Given entries Block Start
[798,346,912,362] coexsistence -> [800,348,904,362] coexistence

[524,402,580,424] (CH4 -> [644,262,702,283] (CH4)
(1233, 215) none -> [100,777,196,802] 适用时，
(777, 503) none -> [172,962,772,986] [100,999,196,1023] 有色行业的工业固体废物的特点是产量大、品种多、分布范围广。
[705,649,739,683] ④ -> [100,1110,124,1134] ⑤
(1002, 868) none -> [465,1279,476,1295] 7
Given entries Block End
> **Work instructions**
Nothing but the lines from the one with "(777, 503) none" through the final line of the data belongs in the answer, and they must match exactly.

> **Response below**
(777, 503) none -> [172,962,772,986] [100,999,196,1023] 有色行业的工业固体废物的特点是产量大、品种多、分布范围广。
[705,649,739,683] ④ -> [100,1110,124,1134] ⑤
(1002, 868) none -> [465,1279,476,1295] 7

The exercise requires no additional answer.